各メーカーが独自の基準で「S」や「R」を定義しているため、同じ表記でも実際の硬さには大きな幅がある。この曖昧な表記を鵜呑みにしてクラブを選び続ける限り、フィッティングのミスマッチは永遠に解消しない。
振動数(cpm:Count Per Minute)が解き明かす「本当の硬さ」
Flex表記の代わりに信頼すべき指標が「振動数(cpm)」だ。測定方法はシンプルで、シャフトのグリップ側を固定し、先端に一定の重りを付けて弾いた際の1分間あたりの振動回数を計測する。
振動数が高いほどシャフトは硬く、しなり戻りが速いことを意味する。

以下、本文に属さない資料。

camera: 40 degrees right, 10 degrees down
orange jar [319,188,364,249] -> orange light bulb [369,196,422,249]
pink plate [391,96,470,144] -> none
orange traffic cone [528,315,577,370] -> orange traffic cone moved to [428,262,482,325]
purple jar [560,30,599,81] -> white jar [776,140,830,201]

これはメーカーの主観が入り込まない物理的な絶対値であり、Flex表記のような曖昧さがない。ただし、装着するヘッドの重量やクラブの長さによってもcpmの数値は変動するため、同じ条件下で比較することが前提になる。
メーカー別・ブランド別における「Flexとcpmのギャップ」
純正シャフト(軽量系)とカスタムシャフト(ツアー系)を比較すると、同じ「S」表記でも20cpm以上の差が生まれることは珍しくない。さらに海外ブランド(USスペック)は国内ブランドよりも硬めに設計される傾向があり、「文字」だけで選ぶと、意図せず自分に合わない硬さのシャフトを選んでしまうリスクが常につきまとう。

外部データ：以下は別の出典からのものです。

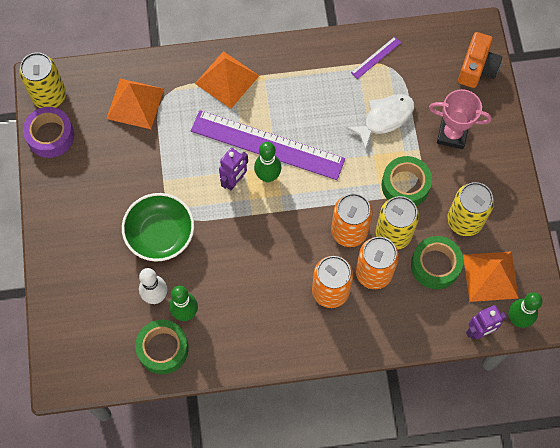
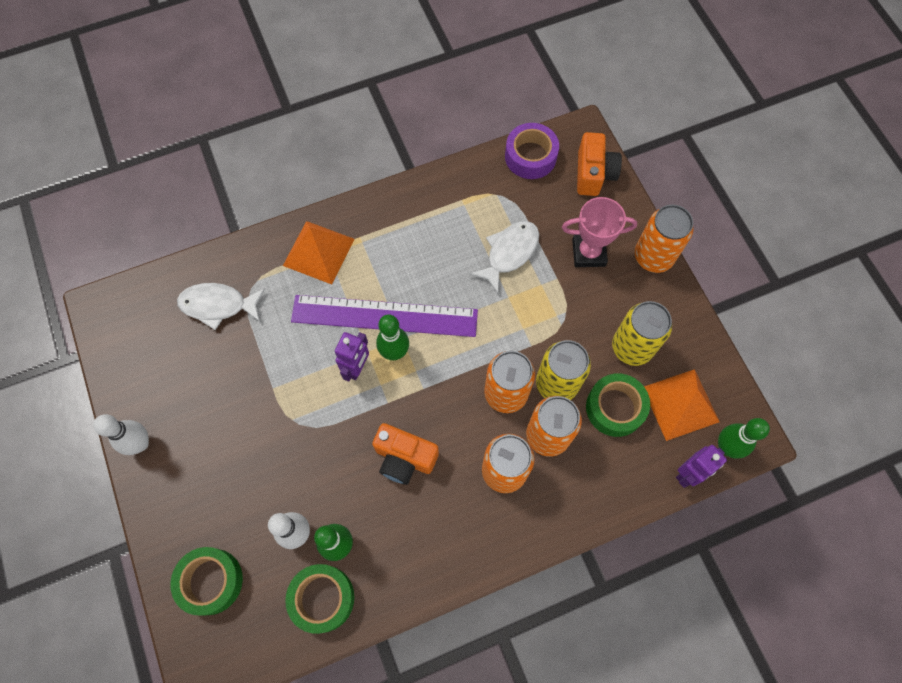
camera: 15 degrees left, 0 degrees up
yellow can [19,52,66,108] -> none
purple tape [23,107,74,158] -> purple tape moved to [505,123,559,179]
orange pyramid [106,79,164,129] -> white fish [177,283,265,330]
green bowl [122,193,194,262] -> none
purple ruler [351,37,401,79] -> none
green tape [382,156,432,206] -> green tape moved to [170,547,243,616]
none -> white bowling pin [93,414,149,455]
none -> orange camera [372,423,439,485]
none -> orange can [635,205,694,273]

自分の基準となる「適正cpm」を算出し、スペックを揃える方法
自分のヘッドスピード(HS)から導き出される適正cpmの目安を把握しておけば、メーカーやモデルが変わっても大きく外すことはなくなる。一般的にHS40m/s前後であれば230cpm前後、HS45m/s前後であれば240cpm前後が一つの目安とされる(あくまで目安であり、他の要素との兼ね合いも考慮する必要がある)。
重要なのは、ドライバーからアイアンまでの「振動数フロー」を一貫させることだ。番手が上がるにつれて振動数がなだらかに上昇していく設計にすることで、スイングの再現性が高まる。フィッティングショップを利用する際は、必ずcpm測定の実施有無を確認しておきたい。
まとめ:「Flex表記」は目安に過ぎない。数値(cpm)で選ぶのが賢いゴルファー
Flex表記は各メーカーが独自に付けたラベルに過ぎず、絶対的な基準ではない。振動数(cpm)という物理的な数値に着目することで、メーカーやブランドをまたいでも自分に合った硬さを一貫して選べるようになる。次にシャフトを選ぶ際は、「S」や「R」の文字ではなく、cpmの数値を確認する習慣をつけてほしい。